Americans under the age of 45 have found a novel way to rebel against their elders: They’re staying married!

Gay marriage

“New data show younger couples are approaching relationships very differently from baby boomers, who married young, divorced, remarried and so on. Generation X and especially millennials are being pickier about who they marry, tying the knot at older ages when education, careers and finances are on track. The result is a U.S. divorce rate that dropped 18 percent from 2008 to 2016, according to an analysis by University of Maryland sociology professor Philip Cohen.”

But with an interesting twist:

“Marriage is more and more an achievement of status, rather than something that people do regardless of how they’re doing.”  — Researcher Philip Cohen

It seems that the younger generation now sees marriage as a bit of a status symbol and, “Many poorer and less educated Americans are opting not to get married at all. They’re living together, and often raising kids together, but deciding not to tie the knot.”

This I find especially interesting in that these poorer couples could find a number of financial benefits from legal marriage.

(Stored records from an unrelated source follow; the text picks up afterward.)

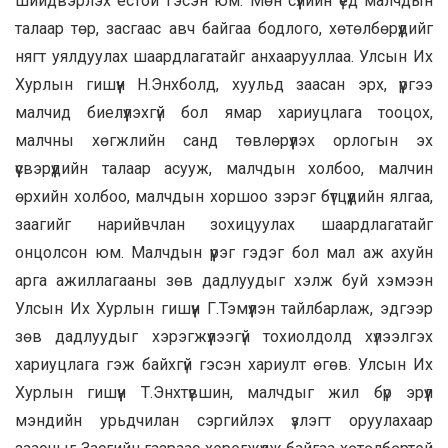
шийдвэрлэх ёстой гэсэн юм. Мөн сүүлийн үед малчдын
талаар төр, засгаас авч байгаа бодлого, хөтөлбөрүүдийг
нягт уялдуулах шаардлагатайг анхаарууллаа. Улсын Их
Хурлын гишүүн Н.Энхболд, хуульд заасан эрх, үүргээ
малчид биелүүлэхгүй бол ямар хариуцлага тооцох,
малчны хөгжлийн санд төвлөрүүлэх орлогын эх
үүсвэрүүдийн талаар асууж, малчдын холбоо, малчин
өрхийн холбоо, малчдын хоршоо зэрэг бүтцүүдийн ялгаа,
заагийг нарийвчлан зохицуулах шаардлагатайг
онцолсон юм. Малчдын үүрэг гэдэг бол мал аж ахуйн
арга ажиллагааны зөв дадлуудыг хэлж буй хэмээн
Улсын Их Хурлын гишүүн Г.Тэмүүлэн тайлбарлаж, эдгээр
зөв дадлуудыг хэрэгжүүлээгүй тохиолдолд хүлээлгэх
хариуцлага гэж байхгүй гэсэн хариулт өгөв. Улсын Их
Хурлын гишүүн Т.Энхтүвшин, малчдыг жил бүр эрүүл
мэндийн урьдчилан сэргийлэх үзлэгт оруулахаар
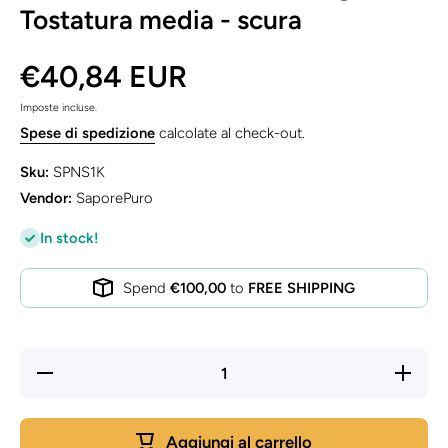
Tostatura media - scura
€40,84 EUR
Imposte incluse.
Spese di spedizione
calcolate al check-out.
Sku:
SPNS1K
Vendor:
SaporePuro
In stock!
Spend
€100,00
to
FREE SHIPPING
Diminuisci
Aumenta
quantità
quantità
per Pasta
per
Nocciola
Pasta
Italiana -
Nocciola
Aggiungi al carrello
1kg -
Italiana -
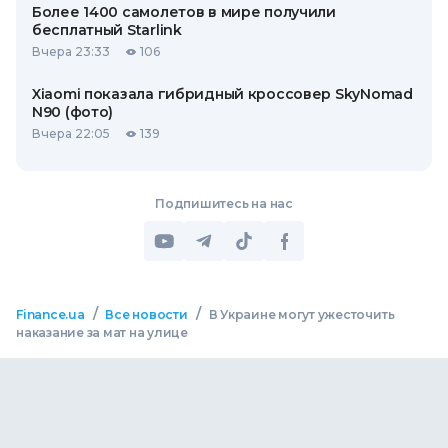
Более 1400 самолетов в мире получили
бесплатный Starlink
Вчера 23:33
106
Xiaomi показала гибридный кроссовер SkyNomad
N90 (фото)
Вчера 22:05
139
Подпишитесь на нас
/
/
Finance.ua
Все новости
В Украине могут ужесточить
наказание за мат на улице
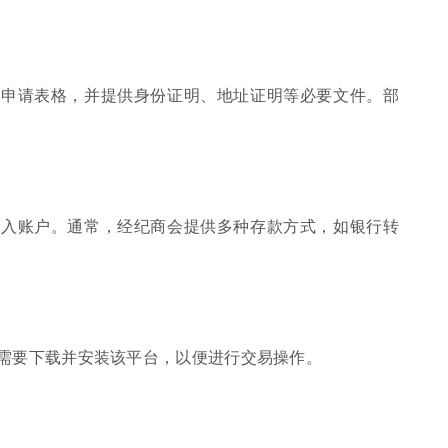
户申请表格，并提供身份证明、地址证明等必要文件。部
存入账户。通常，经纪商会提供多种存款方式，如银行转
需要下载并安装该平台，以便进行交易操作。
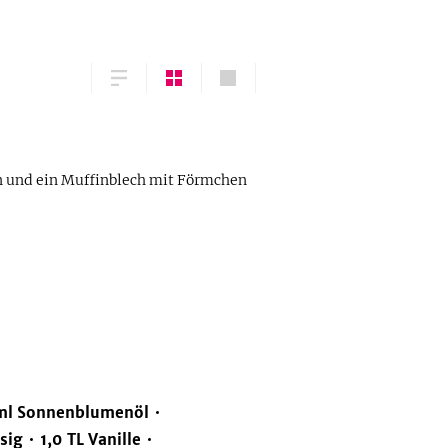
n und ein Muffinblech mit Förmchen
ml
Sonnenblumenöl
sig
1,0
TL
Vanille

For example, married couples pay less taxes and save on medical insurance as a couple. I never saw marriage as a status issue. At the time I needed health insurance and got it through marriage.

There is no more important and personal issue than who we marry and why. At least some millennials are realizing that. Divorce is always difficult emotionally and in some cases traumatic. Most Boomers know that now. I see us as the transitional generation, who often did what we were told and perhaps got married young when we became pregnant, etc. Unfortunately many of us had to learn the hard way that:

DIVORCE IS EXPENSIVE. FREEDOM PRICELESS.